EXTRACT PROVIDED ::
Home / General / Why do unimaginably rich people steal trivial sums?

Why do unimaginably rich people steal trivial sums?

/
/
/
1092 Views

A few months ago I wrote about the founder of Sun Microsystems, who was subsequently the first investor in Google, who got caught insider trading to make an illicit profit of $415,726. Andreas “Andy” Bechtolsheim was as of July worth $24 billion, so here’s a little math trick I find useful:

If an ATM machine were spitting out one dollar bill per second, Andy would have to stand in front of it for just about five days to collect that $415,726 of filthy lucre. To collect all of his $24 billion, he’d have to stand there for 761 years. (As I’ve mentioned before, a big boost to the plutocracy is that people can’t do even simple math).

I speculated that Herr Bechtolsheim may have been driven by what might be called the grifter’s delight in the sheer joy of grifting:

So maybe this really isn’t even about money. Maybe it’s about the apparently irresistible urge to get over on the System, even when the System has rewarded you with so much money that more money should mean nothing.

I also suggested, per Keynes, that an addiction to getting more money simply for the sake of getting more money is as compulsive and irrational as any other addiction.

Andrew Gelman revisits the topic, and notes that Andreas’s fault resulted in the draconian penalty of a $900K fine, and a ban on serving as the officer or director of a public company for five years.

This, he argues, points to a couple of other possible related explanations:

(1) People like AB simply don’t think insider trading is wrong, morally speaking. It is a crime, but it shouldn’t be, and therefore they feel no compunction about ignoring the law.

CHALLENGES ::
1. In the post about rich people stealing trivial sums, what penalty did Bechtolsheim receive?
2. According to the post about rich people stealing trivial sums, why might people like Bechtolsheim feel no guilt about ignoring the law on insider trading?
3. Reproduce the part of the post about rich people stealing trivial sums starting with "So maybe this" and going on through "should mean nothing.".

DATASET RECORDS ::
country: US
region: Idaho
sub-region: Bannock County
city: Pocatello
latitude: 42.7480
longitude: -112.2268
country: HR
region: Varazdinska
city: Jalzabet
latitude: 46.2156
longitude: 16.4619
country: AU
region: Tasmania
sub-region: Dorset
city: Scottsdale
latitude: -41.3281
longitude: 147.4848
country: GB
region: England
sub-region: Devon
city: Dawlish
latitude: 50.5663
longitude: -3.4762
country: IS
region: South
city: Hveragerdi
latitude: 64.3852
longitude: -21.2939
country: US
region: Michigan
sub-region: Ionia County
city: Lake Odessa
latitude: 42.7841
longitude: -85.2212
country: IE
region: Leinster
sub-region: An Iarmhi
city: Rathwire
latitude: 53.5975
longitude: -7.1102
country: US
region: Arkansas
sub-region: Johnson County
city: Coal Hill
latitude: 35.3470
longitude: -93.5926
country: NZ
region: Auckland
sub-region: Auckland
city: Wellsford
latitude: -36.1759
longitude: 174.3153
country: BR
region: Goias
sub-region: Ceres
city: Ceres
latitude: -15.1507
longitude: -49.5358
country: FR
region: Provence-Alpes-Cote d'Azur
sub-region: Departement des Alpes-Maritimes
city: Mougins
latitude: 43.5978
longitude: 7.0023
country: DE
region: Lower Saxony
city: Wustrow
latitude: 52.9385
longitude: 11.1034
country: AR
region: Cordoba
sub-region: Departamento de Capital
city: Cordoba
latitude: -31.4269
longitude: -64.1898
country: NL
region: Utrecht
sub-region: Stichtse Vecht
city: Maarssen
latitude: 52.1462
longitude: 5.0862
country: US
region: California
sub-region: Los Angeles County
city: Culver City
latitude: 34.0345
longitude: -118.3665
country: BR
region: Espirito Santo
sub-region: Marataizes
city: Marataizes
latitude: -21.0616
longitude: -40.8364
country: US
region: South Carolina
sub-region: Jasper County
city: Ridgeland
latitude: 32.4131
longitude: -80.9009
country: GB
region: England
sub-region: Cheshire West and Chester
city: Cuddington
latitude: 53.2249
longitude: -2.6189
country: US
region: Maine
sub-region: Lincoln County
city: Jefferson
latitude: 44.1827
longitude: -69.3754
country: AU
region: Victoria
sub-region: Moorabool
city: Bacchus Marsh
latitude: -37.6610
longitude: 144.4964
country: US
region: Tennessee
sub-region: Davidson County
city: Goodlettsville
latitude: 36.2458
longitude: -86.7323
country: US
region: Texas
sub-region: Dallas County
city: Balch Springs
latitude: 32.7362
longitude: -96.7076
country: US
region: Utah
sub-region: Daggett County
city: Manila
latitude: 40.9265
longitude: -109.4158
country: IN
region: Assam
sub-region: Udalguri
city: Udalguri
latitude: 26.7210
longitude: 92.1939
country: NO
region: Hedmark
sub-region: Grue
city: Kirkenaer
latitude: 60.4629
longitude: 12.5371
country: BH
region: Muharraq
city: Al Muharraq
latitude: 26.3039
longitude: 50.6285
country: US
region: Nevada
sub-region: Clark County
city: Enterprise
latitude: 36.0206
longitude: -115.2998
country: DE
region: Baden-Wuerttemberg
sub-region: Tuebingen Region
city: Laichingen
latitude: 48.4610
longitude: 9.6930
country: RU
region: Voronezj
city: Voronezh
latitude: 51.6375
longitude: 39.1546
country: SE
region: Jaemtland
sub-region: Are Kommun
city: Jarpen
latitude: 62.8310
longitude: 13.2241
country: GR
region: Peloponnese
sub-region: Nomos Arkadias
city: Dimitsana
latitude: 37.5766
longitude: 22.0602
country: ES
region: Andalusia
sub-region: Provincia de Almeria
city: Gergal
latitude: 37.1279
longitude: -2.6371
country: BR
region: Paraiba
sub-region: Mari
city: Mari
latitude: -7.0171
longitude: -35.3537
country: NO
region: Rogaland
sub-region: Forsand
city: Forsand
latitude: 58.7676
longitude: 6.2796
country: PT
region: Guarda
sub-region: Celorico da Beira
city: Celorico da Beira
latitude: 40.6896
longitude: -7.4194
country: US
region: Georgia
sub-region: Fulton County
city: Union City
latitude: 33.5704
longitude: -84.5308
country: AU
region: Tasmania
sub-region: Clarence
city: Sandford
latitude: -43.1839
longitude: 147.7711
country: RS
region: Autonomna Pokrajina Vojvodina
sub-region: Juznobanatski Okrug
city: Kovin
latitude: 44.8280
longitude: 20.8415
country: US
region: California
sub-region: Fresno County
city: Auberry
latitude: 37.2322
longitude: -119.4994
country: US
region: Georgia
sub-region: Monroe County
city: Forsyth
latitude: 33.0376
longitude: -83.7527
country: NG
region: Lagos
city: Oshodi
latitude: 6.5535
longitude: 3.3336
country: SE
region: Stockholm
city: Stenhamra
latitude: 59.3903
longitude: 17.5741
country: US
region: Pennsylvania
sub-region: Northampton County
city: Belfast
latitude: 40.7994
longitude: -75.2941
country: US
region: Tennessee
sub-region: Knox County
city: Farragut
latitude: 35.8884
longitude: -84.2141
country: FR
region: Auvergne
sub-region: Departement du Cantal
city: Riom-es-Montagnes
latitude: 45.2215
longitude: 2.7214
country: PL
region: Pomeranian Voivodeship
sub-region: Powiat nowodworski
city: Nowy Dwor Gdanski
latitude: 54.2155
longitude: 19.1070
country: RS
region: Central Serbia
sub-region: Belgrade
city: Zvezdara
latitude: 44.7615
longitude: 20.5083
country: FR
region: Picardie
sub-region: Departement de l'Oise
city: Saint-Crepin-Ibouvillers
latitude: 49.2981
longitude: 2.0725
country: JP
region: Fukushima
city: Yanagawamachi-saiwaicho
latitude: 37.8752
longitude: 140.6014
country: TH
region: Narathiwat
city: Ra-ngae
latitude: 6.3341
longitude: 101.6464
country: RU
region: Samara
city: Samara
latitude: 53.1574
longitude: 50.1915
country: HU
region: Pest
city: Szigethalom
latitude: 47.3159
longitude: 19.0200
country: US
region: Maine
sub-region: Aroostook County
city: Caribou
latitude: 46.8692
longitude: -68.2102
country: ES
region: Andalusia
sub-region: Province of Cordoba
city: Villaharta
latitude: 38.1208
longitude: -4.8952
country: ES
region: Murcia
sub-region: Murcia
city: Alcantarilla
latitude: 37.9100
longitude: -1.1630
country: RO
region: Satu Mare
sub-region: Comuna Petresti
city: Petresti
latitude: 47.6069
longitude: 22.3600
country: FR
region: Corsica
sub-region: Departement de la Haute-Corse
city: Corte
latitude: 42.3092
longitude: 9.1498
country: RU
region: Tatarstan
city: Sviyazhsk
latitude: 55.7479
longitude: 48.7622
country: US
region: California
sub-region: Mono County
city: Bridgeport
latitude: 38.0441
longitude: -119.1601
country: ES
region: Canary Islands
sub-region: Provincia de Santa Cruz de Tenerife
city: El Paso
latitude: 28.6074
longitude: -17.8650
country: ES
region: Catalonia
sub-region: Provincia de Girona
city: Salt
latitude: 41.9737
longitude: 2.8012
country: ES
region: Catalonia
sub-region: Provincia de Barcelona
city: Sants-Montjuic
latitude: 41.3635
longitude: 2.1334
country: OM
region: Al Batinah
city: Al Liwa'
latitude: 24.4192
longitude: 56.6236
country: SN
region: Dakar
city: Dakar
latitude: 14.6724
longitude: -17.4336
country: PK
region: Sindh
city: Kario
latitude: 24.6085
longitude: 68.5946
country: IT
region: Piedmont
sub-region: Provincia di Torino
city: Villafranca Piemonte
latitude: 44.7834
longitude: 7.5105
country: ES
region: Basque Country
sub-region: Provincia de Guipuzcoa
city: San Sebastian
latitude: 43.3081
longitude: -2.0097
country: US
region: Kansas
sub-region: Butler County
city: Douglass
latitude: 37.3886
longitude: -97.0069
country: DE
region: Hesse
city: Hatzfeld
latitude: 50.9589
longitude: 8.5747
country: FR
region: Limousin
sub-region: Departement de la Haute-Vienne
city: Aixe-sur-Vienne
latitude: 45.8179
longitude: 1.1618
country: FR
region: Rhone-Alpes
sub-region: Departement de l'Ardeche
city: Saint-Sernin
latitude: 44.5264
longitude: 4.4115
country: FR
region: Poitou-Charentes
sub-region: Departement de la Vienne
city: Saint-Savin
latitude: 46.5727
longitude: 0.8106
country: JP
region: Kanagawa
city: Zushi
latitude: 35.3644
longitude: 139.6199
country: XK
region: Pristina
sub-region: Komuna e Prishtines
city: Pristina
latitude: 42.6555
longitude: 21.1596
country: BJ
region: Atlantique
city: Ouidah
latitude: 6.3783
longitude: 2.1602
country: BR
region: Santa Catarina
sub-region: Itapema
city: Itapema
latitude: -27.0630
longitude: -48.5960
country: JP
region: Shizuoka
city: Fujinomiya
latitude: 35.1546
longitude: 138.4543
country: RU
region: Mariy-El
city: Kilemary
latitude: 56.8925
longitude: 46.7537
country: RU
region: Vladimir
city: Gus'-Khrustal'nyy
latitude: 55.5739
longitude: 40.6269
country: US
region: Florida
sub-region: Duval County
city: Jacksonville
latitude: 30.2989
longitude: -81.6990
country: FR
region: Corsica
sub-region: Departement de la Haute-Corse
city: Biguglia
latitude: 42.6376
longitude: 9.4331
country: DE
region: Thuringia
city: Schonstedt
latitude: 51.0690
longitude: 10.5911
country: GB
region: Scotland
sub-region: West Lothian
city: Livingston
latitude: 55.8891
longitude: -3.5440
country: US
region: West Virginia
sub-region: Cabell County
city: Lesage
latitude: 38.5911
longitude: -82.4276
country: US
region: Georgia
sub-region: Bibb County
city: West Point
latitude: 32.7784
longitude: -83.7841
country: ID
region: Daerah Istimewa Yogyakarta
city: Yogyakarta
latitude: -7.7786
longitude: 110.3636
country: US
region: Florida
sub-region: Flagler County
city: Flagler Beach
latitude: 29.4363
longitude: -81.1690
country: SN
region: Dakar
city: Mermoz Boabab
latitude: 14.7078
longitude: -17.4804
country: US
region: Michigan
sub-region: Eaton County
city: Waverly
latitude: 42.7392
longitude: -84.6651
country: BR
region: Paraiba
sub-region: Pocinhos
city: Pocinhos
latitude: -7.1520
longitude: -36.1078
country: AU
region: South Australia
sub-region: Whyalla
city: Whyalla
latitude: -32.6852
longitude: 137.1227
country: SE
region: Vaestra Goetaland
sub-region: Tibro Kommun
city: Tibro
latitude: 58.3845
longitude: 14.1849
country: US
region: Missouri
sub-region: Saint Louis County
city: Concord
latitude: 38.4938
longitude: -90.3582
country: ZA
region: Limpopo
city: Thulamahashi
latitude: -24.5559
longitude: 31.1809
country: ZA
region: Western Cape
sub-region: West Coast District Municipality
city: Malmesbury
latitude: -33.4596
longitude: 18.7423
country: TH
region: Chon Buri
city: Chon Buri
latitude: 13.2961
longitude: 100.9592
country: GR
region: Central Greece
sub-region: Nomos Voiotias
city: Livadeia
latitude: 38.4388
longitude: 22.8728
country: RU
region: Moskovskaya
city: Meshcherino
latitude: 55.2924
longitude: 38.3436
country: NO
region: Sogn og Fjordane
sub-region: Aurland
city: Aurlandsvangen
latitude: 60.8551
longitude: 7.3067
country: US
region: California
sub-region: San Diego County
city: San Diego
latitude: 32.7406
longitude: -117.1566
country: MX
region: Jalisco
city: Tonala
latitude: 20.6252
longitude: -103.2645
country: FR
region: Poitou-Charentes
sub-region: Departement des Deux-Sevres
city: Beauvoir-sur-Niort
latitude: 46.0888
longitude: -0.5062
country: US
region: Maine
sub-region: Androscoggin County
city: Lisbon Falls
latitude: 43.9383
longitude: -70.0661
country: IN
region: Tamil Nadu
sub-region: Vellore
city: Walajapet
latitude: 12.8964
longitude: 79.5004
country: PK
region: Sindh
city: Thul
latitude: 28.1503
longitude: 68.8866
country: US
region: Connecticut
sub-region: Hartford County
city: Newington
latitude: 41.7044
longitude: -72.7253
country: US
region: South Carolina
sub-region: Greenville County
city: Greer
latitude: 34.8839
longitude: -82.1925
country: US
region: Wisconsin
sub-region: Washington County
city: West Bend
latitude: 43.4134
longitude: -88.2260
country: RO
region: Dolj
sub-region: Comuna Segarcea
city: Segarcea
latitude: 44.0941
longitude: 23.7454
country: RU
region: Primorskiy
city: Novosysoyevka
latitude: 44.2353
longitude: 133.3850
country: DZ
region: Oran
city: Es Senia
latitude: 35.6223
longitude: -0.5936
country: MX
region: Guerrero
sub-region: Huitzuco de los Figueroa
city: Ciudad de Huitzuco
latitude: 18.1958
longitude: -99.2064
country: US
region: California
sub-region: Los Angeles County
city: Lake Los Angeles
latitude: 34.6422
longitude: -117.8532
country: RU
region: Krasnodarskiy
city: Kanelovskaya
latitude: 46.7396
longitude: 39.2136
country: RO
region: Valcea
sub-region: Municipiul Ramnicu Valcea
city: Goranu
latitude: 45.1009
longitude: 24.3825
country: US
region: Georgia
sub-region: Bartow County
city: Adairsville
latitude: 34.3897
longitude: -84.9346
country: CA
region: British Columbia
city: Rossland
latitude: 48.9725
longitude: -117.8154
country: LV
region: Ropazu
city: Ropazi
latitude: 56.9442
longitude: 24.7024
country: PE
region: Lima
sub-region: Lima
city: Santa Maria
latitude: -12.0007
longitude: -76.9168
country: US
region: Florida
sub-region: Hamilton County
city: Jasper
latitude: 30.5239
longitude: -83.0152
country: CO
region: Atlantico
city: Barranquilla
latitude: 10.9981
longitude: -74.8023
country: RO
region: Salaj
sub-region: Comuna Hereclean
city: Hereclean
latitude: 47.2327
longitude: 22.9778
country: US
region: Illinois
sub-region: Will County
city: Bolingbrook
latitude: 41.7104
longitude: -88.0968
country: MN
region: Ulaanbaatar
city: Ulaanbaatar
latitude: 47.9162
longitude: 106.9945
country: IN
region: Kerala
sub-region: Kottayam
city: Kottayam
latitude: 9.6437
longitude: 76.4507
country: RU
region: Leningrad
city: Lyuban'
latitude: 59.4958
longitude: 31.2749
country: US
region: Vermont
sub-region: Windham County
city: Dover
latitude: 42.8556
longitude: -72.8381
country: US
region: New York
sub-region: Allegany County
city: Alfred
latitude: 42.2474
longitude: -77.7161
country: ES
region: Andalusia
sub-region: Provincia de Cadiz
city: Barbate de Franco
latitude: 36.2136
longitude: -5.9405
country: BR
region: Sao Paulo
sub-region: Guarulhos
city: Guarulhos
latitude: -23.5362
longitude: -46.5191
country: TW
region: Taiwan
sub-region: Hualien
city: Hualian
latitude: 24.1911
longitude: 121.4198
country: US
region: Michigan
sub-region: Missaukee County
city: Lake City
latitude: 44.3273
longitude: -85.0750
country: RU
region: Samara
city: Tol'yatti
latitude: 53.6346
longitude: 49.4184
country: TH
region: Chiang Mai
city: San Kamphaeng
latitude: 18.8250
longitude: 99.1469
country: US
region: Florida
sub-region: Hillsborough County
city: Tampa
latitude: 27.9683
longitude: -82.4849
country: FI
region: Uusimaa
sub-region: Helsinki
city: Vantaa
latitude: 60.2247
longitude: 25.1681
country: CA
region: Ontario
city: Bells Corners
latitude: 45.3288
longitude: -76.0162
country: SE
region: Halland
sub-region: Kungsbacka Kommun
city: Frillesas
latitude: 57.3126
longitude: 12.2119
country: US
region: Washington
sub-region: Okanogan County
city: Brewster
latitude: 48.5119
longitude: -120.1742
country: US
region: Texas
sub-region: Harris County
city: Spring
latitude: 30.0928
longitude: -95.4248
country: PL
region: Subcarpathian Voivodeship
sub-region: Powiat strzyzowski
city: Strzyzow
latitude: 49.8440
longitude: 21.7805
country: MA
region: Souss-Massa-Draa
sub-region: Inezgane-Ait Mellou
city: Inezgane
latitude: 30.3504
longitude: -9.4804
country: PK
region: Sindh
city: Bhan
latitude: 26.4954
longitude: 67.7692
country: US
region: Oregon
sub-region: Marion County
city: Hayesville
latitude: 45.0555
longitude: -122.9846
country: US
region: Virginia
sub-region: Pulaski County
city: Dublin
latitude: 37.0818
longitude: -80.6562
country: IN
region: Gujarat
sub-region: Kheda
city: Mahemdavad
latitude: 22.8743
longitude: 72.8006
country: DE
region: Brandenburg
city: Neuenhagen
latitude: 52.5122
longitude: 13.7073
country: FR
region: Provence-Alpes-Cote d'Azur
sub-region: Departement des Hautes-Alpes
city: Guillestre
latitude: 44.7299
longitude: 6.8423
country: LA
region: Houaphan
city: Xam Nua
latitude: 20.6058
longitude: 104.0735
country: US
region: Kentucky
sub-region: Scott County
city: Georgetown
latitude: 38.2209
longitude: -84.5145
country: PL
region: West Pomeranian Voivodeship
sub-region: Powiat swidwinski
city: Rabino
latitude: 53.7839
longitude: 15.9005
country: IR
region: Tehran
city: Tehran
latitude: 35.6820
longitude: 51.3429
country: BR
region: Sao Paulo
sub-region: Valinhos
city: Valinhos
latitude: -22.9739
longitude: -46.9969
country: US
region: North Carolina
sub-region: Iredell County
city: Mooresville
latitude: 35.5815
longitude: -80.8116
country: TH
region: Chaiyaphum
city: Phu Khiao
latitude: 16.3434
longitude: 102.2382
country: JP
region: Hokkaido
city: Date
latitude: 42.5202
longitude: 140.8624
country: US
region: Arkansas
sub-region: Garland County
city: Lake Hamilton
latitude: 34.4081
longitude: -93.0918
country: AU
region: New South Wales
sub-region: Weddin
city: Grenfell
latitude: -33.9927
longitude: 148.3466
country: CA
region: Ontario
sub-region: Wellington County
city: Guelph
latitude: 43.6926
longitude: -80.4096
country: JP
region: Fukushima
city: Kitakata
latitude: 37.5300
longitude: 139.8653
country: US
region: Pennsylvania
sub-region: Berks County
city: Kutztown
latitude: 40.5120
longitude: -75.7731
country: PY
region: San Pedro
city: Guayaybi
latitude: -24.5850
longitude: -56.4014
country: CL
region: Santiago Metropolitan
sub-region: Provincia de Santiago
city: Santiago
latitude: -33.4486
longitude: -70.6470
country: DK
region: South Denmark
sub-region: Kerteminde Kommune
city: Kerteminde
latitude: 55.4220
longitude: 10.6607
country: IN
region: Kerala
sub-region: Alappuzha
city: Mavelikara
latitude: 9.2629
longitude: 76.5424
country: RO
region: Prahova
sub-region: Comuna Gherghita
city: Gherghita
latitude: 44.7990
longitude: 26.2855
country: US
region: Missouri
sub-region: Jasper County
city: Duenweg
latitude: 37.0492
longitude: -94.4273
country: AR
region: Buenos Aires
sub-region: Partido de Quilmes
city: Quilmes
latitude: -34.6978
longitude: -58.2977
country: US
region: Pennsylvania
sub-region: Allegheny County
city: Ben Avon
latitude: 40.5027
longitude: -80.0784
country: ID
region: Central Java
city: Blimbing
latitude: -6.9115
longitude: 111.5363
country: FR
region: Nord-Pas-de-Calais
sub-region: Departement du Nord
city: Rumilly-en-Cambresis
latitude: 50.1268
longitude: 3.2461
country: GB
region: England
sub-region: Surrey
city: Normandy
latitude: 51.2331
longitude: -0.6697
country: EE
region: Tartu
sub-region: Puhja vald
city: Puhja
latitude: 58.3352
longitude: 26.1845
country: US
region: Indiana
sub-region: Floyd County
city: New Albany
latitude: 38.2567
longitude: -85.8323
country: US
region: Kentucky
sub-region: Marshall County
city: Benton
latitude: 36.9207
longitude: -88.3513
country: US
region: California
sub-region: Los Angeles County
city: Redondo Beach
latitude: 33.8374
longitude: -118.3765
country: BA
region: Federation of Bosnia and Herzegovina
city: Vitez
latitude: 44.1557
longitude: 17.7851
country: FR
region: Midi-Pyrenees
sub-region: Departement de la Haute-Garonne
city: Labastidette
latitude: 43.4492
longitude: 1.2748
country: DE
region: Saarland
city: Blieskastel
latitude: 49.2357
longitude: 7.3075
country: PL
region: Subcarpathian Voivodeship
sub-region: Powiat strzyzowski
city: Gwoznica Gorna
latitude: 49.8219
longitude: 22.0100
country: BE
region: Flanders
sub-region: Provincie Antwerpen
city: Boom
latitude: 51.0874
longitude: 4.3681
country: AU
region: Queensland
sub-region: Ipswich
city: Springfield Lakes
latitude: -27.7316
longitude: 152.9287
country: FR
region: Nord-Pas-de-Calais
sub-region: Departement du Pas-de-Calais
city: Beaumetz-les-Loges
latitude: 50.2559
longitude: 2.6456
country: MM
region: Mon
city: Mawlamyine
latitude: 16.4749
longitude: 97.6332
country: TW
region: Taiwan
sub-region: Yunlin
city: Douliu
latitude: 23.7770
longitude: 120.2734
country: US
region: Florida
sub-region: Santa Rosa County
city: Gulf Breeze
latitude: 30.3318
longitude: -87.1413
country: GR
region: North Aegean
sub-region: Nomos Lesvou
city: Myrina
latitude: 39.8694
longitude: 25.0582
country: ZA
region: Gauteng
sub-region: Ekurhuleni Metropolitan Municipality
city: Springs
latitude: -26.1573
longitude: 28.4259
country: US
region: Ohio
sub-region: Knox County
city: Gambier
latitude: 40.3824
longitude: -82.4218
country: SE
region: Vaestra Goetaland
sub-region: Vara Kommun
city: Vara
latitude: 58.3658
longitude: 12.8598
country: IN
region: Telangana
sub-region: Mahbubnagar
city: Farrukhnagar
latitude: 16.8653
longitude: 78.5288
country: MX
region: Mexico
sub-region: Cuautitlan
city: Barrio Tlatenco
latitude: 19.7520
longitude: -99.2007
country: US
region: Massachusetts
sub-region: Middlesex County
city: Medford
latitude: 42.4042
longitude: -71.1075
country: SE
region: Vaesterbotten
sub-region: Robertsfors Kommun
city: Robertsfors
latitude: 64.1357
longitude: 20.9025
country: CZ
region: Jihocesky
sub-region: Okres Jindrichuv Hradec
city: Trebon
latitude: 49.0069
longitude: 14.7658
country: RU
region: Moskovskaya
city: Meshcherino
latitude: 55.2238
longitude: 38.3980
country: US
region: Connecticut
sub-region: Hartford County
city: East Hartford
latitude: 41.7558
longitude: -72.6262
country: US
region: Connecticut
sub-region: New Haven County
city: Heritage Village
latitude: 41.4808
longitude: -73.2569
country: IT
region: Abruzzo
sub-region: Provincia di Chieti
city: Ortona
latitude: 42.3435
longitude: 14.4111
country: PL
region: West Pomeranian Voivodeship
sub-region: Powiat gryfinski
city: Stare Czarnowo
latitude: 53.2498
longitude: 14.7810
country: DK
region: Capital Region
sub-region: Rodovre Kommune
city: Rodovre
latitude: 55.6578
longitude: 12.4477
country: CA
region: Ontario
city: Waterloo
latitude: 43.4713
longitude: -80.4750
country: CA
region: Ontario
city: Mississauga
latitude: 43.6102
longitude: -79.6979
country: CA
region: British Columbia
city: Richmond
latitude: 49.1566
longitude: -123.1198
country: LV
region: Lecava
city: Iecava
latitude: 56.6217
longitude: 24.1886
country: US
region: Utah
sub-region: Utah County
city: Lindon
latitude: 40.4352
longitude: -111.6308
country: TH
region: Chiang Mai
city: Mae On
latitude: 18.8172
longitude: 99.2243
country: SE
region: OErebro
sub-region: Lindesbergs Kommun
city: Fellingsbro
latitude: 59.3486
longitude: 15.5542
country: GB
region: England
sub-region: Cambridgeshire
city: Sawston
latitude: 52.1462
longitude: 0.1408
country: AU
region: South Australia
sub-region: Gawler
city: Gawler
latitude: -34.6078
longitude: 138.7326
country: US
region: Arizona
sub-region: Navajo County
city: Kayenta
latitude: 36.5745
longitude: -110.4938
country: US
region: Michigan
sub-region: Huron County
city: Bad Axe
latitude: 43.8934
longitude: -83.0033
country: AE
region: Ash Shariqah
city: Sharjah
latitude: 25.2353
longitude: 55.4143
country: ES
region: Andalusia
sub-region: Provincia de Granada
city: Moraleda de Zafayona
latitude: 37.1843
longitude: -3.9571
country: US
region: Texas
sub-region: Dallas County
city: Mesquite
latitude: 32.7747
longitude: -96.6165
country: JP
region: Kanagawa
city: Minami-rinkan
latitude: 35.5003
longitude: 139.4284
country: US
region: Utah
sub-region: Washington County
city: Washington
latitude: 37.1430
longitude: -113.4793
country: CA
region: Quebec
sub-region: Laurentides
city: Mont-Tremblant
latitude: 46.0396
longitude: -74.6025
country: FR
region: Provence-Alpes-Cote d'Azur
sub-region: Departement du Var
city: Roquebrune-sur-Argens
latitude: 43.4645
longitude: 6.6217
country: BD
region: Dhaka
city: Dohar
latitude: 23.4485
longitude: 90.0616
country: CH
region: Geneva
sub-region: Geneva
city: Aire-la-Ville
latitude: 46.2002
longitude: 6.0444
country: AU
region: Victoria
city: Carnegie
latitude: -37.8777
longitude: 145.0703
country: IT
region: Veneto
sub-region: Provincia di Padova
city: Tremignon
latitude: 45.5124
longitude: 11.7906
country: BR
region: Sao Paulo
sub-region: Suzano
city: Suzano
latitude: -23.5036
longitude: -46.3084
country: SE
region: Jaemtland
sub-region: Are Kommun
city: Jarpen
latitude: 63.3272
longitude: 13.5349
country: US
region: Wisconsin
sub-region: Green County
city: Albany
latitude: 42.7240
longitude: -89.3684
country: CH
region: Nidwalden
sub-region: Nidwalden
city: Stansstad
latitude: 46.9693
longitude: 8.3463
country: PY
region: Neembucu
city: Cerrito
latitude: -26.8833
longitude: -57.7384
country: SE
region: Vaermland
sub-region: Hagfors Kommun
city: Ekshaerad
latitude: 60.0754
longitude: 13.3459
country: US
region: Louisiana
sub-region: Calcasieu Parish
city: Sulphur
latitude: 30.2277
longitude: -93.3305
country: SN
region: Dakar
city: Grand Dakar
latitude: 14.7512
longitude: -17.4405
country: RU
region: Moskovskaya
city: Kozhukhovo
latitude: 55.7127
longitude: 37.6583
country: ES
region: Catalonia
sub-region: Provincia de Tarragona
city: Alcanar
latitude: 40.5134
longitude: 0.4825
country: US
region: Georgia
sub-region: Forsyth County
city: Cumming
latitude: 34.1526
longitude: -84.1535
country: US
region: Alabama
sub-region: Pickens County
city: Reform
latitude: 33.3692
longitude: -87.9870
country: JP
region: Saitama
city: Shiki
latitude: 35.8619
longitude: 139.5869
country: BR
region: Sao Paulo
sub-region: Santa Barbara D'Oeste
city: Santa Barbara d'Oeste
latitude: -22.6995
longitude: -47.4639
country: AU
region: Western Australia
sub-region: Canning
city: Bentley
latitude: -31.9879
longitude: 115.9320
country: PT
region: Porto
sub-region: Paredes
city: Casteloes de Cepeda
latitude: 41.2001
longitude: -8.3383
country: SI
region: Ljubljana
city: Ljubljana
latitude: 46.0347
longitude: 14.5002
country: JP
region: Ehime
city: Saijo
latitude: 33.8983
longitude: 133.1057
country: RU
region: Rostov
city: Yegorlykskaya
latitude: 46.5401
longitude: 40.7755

THE ANSWERS ::
1. A $900K fine and a five-year ban on serving as an officer or director of a public company.

2. They don't think insider trading is morally wrong. In their view it is a crime but shouldn't be, so they feel free to ignore the law.

3.
So maybe this really isn’t even about money. Maybe it’s about the apparently irresistible urge to get over on the System, even when the System has rewarded you with so much money that more money should mean nothing.